# [Stored data entries]
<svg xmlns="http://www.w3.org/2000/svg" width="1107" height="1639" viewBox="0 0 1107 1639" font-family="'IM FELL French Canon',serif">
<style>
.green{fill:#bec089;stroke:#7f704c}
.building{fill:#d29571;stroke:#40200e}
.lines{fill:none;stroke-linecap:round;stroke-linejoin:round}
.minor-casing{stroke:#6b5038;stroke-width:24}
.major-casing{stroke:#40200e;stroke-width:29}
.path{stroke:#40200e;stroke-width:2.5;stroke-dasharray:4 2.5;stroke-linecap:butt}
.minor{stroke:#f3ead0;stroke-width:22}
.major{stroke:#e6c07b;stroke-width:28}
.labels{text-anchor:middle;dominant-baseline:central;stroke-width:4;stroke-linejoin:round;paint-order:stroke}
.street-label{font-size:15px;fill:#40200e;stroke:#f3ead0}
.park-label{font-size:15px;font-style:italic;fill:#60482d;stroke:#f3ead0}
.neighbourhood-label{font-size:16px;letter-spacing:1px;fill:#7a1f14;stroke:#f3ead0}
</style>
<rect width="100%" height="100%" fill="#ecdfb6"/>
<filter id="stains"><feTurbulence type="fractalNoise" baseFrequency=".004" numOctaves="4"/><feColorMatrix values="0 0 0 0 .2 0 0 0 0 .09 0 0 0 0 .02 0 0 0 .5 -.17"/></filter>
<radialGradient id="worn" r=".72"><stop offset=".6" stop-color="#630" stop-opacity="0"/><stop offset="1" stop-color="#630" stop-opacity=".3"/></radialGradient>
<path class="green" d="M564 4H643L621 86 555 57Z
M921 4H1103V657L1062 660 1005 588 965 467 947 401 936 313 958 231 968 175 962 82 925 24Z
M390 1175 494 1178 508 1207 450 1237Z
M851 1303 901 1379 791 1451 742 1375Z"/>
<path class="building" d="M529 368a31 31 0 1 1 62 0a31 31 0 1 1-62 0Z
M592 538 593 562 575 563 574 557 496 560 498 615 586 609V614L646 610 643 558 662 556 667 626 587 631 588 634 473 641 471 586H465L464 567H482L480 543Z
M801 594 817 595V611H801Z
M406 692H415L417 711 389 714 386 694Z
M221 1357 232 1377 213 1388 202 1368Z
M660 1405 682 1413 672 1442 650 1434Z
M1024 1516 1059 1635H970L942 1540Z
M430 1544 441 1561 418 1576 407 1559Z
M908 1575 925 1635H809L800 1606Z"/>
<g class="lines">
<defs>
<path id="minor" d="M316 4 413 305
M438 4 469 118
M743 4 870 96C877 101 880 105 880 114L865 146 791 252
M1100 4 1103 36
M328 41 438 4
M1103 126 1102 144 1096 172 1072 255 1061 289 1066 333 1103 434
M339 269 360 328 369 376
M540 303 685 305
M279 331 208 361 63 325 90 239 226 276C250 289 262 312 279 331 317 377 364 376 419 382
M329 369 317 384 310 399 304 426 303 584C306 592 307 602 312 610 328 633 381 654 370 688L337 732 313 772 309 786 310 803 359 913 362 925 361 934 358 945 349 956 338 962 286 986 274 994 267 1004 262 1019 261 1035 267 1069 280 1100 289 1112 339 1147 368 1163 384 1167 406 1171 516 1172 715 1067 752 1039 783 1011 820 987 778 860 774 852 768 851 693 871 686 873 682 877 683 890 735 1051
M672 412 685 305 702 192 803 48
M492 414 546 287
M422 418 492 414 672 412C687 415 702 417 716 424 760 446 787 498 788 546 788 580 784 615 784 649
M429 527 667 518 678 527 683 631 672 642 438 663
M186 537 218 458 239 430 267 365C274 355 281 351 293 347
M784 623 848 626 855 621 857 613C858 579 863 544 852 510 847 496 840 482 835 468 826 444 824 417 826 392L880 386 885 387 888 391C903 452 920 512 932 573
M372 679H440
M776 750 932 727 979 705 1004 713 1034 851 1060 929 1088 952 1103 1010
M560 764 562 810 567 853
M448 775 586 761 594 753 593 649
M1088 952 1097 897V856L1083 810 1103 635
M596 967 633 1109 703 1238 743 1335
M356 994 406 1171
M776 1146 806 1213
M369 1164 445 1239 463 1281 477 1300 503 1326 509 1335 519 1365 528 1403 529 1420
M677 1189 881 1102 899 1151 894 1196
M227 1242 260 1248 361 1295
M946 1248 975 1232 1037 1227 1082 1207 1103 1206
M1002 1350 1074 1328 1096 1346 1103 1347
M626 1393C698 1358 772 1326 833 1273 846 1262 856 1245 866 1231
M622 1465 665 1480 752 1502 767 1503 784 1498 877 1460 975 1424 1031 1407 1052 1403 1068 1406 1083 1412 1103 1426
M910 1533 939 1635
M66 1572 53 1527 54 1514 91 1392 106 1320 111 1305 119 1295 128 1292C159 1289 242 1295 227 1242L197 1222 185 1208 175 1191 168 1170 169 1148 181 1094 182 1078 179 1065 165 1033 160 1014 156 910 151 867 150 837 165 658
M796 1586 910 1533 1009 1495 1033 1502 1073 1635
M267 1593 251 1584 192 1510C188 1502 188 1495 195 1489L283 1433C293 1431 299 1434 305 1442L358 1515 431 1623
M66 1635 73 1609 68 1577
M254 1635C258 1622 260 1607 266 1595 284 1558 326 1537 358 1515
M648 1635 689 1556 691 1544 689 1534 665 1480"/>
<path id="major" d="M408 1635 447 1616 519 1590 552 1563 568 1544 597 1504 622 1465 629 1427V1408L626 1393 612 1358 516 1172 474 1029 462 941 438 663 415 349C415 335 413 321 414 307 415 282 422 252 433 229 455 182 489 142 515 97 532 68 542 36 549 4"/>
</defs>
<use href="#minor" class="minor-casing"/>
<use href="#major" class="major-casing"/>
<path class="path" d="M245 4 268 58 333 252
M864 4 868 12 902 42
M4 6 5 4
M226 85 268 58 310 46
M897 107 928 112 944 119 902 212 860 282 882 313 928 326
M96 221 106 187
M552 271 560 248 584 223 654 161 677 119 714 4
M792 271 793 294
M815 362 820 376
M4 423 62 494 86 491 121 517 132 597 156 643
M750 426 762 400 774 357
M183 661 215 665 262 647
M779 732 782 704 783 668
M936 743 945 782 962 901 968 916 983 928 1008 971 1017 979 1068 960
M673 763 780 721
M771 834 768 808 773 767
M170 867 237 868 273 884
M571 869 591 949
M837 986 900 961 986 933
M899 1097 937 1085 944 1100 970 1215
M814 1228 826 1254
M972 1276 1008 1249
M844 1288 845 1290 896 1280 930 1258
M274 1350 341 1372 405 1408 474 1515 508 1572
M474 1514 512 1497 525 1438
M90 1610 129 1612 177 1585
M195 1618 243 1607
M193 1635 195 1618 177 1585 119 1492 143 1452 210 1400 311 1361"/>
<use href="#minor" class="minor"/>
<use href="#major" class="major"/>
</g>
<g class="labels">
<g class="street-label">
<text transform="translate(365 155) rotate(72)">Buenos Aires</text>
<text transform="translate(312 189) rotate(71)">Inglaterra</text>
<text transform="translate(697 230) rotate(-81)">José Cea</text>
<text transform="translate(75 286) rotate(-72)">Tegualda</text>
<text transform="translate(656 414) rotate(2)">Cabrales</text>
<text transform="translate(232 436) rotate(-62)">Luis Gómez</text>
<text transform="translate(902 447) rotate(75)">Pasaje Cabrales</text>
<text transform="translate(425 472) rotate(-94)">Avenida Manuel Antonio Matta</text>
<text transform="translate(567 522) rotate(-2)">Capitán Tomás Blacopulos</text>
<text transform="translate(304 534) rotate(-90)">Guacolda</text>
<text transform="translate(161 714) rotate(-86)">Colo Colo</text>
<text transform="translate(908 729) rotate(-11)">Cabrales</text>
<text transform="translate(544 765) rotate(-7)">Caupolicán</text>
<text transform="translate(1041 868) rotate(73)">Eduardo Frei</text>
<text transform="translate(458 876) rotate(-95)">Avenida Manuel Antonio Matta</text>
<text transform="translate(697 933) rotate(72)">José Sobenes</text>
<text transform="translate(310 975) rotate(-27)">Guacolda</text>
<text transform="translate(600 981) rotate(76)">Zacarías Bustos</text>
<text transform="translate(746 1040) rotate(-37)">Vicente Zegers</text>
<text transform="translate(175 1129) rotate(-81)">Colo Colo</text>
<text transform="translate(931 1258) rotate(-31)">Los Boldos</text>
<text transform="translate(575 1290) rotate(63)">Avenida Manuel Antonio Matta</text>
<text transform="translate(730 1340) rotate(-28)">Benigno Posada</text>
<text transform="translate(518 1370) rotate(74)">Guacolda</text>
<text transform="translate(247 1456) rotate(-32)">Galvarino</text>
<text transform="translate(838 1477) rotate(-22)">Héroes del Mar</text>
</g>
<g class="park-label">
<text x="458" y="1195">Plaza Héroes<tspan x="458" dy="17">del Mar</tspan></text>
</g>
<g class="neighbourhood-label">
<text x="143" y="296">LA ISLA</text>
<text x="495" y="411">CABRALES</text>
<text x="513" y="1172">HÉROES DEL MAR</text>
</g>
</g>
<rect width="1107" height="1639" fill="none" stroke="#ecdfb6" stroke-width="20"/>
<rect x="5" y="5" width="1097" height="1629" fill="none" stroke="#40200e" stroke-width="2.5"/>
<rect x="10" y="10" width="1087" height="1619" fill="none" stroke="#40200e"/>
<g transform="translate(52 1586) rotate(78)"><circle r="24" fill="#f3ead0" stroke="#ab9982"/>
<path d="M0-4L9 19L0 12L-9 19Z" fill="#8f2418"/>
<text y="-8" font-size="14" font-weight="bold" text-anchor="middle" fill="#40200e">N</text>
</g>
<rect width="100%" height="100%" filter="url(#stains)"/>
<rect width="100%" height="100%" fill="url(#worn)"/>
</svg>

# [WORK INSTRUCTIONS]
Starting with the line with "M672 412 685 305 702 192 803 48" above and going on through the line with "M186 537 218", transcribe every line exactly, both ends included, and add nothing.

# [RESPONSE FOR THIS EXERCISE]
M672 412 685 305 702 192 803 48
M492 414 546 287
M422 418 492 414 672 412C687 415 702 417 716 424 760 446 787 498 788 546 788 580 784 615 784 649
M429 527 667 518 678 527 683 631 672 642 438 663
M186 537 218 458 239 430 267 365C274 355 281 351 293 347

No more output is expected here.